When it comes to trust, the small stuff is the big stuff
Financial services have a trust problem. Not a small one, and not one that’s going to quietly go away.
Recent Roy Morgan data shows that trust is still being rebuilt, and not evenly. Some brands are clawing it back and others are still in the hole. Which means in 2026, trust isn’t a “brand thing”. It’s the whole game.
Base: Australians 14+, Latest 12-month average n= 20,562. Arrows and numbers represent ranking moves since Aug 2024.
Trust isn't lost in one bad moment, it's worn down by a hundred forgettable ones.
We’ve been on the receiving end of some clangers, like an onboarding email that read like it survived twelve rounds of stakeholder edits. Not to mention the irony of listening to 25 minutes of on-hold messages about my call being important before being abruptly cut off.
Small moments of failure or friction are rarely visible, and they’re unlikely to make a Board nervous, but together they shape how reliable your brand feels. Trust compounds in repetition. It is built when your customers’ expectations are met, clearly and consistently.
For marketers, this is where things get tricky.
Marketing shapes what the organisation says, but other teams shape how it behaves.

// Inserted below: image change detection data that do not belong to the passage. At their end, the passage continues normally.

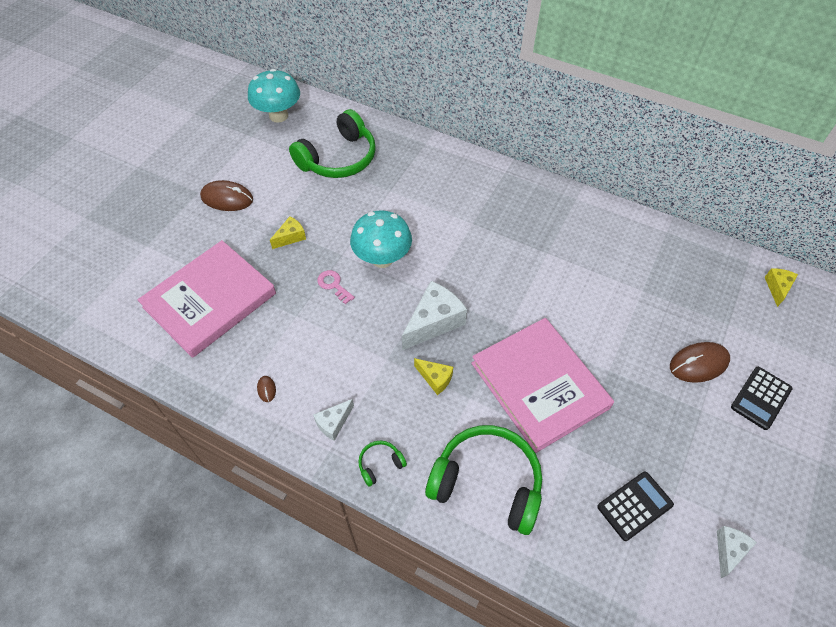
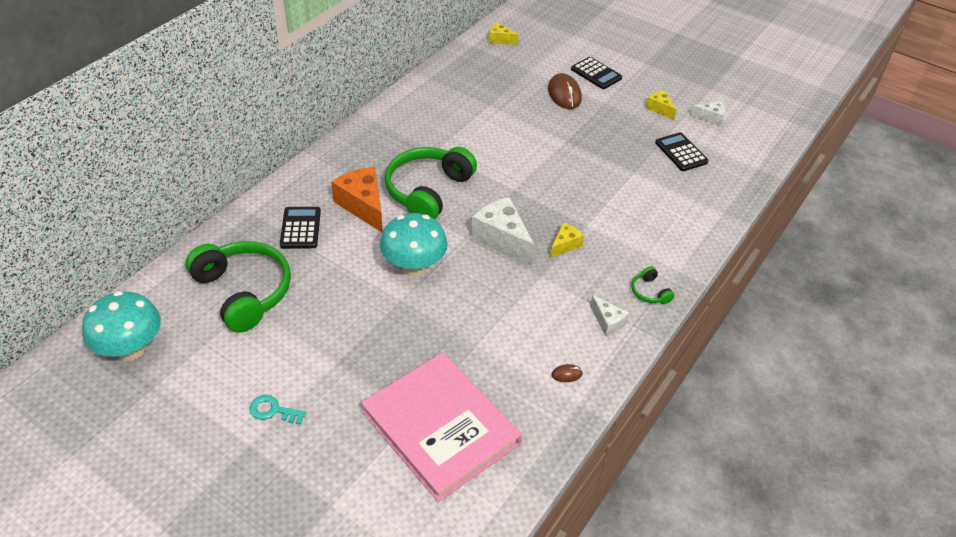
camera: 85 degrees left, 10 degrees down
(227, 198) = (273, 410): brown mouse -> turquoise key
(291, 237) = (361, 345): yellow cheese -> yellow cheese (659, 109)
(333, 285) = (441, 310): pink key -> none
(414, 176) = (300, 228): none -> black calculator
(452, 211) = (363, 205): none -> orange cheese
(487, 483) = (665, 227): green headphones -> green headphones (427, 191)
(539, 385) = (577, 181): pink book -> none
(729, 550) = (710, 118): white cheese -> white cheese turned 150 degrees clockwise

Look closely at your touchpoints you’ll probably see something like this:
The digital team owns the onboarding flow
Operations controls administrative correspondence
A service provide manages system-generated emails
A contact centre leader who writes call scripts
Education specialists design seminars and webinars
Customer Care responds to complaints
A business development manager builds their own pitch deck.
That’s a lot of people with a lot of different ideas. If trust is on your agenda for 2026, here’s where to start:
Update your brand system
Dust off your templates, style guide and core assets and look at them with fresh eyes.
Are they clear, usable and consistent across channels, or is your brand playbook a theoretical masterpiece that no-one ever refers to?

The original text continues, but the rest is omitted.